:: Assignment ::
Put the text of the records, from the very start through the line that contains "EU-Streitschlichtung", into a JSON list of strings with one string per line. Skip blank lines and leave the pictures out.

:: Dataset extract ::
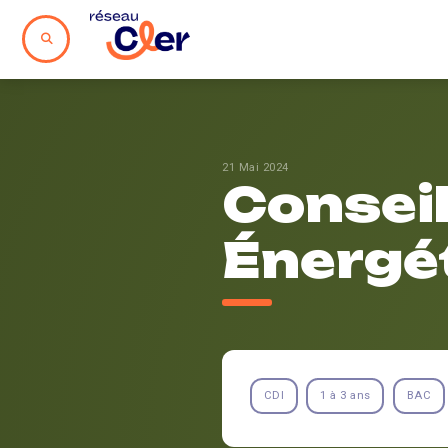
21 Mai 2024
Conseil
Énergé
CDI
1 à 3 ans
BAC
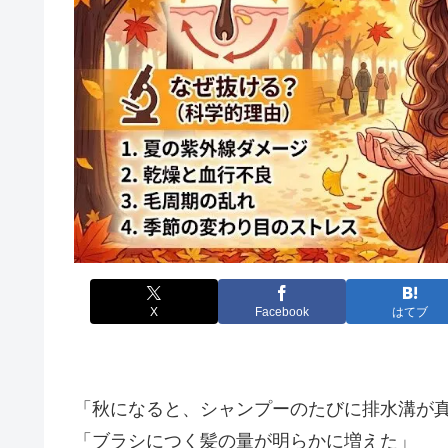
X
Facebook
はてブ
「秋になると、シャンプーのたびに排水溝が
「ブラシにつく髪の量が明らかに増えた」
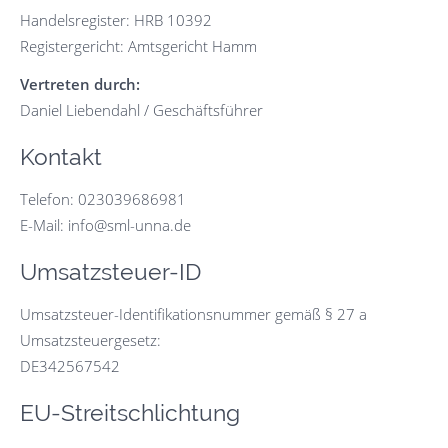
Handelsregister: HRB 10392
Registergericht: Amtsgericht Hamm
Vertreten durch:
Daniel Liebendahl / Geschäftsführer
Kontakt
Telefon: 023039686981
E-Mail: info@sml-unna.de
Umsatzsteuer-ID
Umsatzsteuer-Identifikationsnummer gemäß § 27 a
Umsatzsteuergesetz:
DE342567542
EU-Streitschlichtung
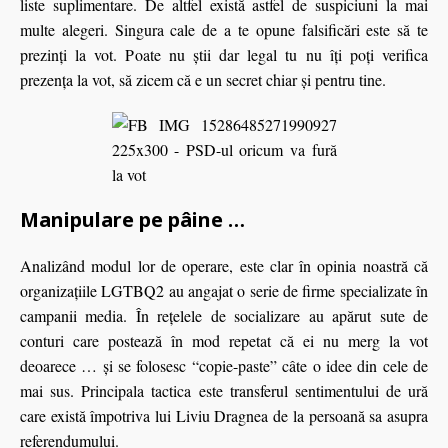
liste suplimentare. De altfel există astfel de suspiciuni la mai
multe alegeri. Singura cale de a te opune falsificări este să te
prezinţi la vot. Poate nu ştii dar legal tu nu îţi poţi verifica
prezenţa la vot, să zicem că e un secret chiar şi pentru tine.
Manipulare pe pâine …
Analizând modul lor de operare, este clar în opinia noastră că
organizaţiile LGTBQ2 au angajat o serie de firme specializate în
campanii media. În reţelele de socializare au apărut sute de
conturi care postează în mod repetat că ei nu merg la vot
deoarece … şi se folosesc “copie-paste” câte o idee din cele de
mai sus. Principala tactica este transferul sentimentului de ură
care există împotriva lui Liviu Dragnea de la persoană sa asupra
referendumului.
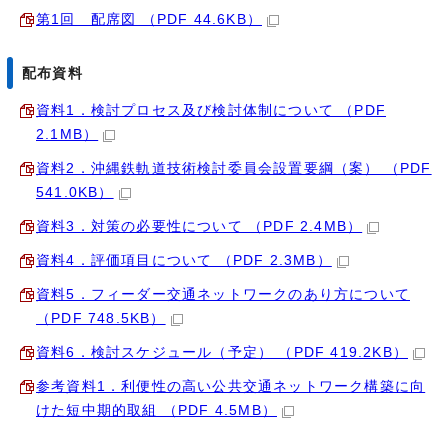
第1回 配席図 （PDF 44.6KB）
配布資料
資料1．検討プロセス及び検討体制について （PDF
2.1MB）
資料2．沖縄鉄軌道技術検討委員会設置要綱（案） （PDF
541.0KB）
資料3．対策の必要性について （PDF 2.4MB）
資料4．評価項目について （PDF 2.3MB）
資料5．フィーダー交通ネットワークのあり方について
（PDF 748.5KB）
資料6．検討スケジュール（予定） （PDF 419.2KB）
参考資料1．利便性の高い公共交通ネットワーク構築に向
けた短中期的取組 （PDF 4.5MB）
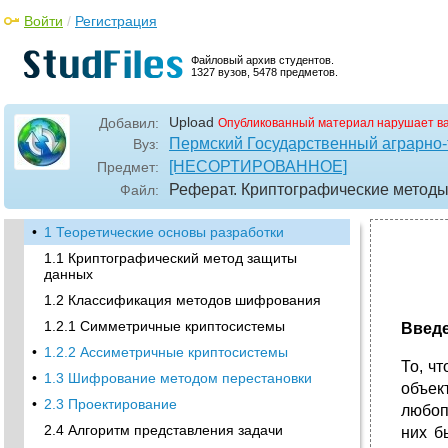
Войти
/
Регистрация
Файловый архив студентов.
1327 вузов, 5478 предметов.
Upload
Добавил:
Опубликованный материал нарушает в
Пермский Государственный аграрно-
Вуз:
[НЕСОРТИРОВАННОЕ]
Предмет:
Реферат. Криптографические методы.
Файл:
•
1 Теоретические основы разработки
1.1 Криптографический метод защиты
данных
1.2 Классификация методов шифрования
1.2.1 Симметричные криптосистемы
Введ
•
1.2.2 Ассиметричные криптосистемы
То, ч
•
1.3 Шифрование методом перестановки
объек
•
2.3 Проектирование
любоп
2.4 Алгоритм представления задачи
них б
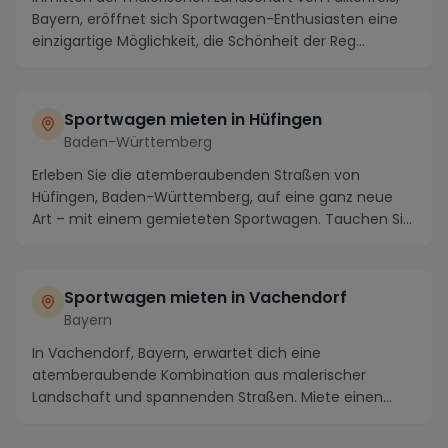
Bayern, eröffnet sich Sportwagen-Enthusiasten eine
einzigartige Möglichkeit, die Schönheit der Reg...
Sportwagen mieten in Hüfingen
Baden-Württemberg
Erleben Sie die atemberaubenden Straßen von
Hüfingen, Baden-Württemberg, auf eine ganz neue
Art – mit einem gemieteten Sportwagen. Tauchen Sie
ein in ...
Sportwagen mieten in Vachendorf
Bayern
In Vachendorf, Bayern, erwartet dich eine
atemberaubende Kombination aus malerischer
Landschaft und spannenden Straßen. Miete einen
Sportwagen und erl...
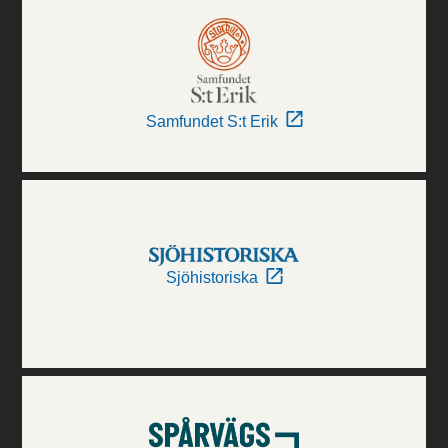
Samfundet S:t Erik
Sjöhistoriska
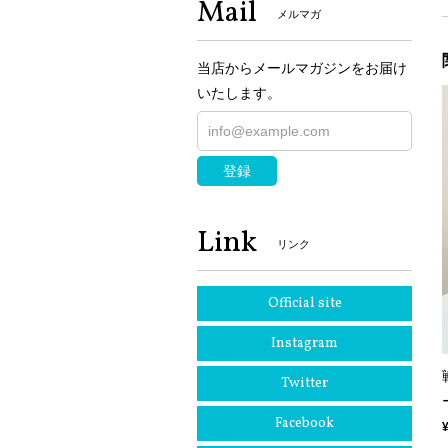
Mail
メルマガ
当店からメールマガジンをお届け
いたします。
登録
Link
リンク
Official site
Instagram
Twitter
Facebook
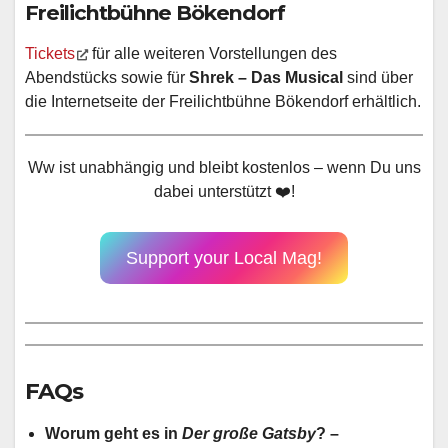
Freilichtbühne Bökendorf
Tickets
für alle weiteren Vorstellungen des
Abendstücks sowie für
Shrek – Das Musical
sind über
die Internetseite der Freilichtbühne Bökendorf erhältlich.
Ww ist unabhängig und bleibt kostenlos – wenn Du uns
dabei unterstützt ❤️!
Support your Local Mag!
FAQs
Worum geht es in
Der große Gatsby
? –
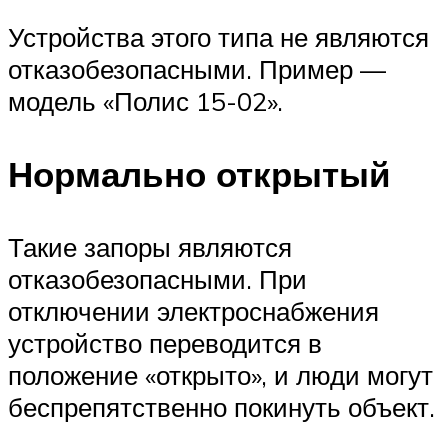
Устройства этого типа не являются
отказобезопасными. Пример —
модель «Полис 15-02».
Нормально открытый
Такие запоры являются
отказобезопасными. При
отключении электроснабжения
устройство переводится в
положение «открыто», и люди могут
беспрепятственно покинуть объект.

:: Response area ::
[
  "21 Mai 2024",
  "Conseil",
  "Énergé",
  "CDI",
  "1 à 3 ans",
  "BAC",
  "X",
  "Facebook",
  "はてブ",
  "「秋になると、シャンプーのたびに排水溝が",
  "「ブラシにつく髪の量が明らかに増えた」",
  "Handelsregister: HRB 10392",
  "Registergericht: Amtsgericht Hamm",
  "Vertreten durch:",
  "Daniel Liebendahl / Geschäftsführer",
  "Kontakt",
  "Telefon: 023039686981",
  "E-Mail: info@sml-unna.de",
  "Umsatzsteuer-ID",
  "Umsatzsteuer-Identifikationsnummer gemäß § 27 a",
  "Umsatzsteuergesetz:",
  "DE342567542",
  "EU-Streitschlichtung"
]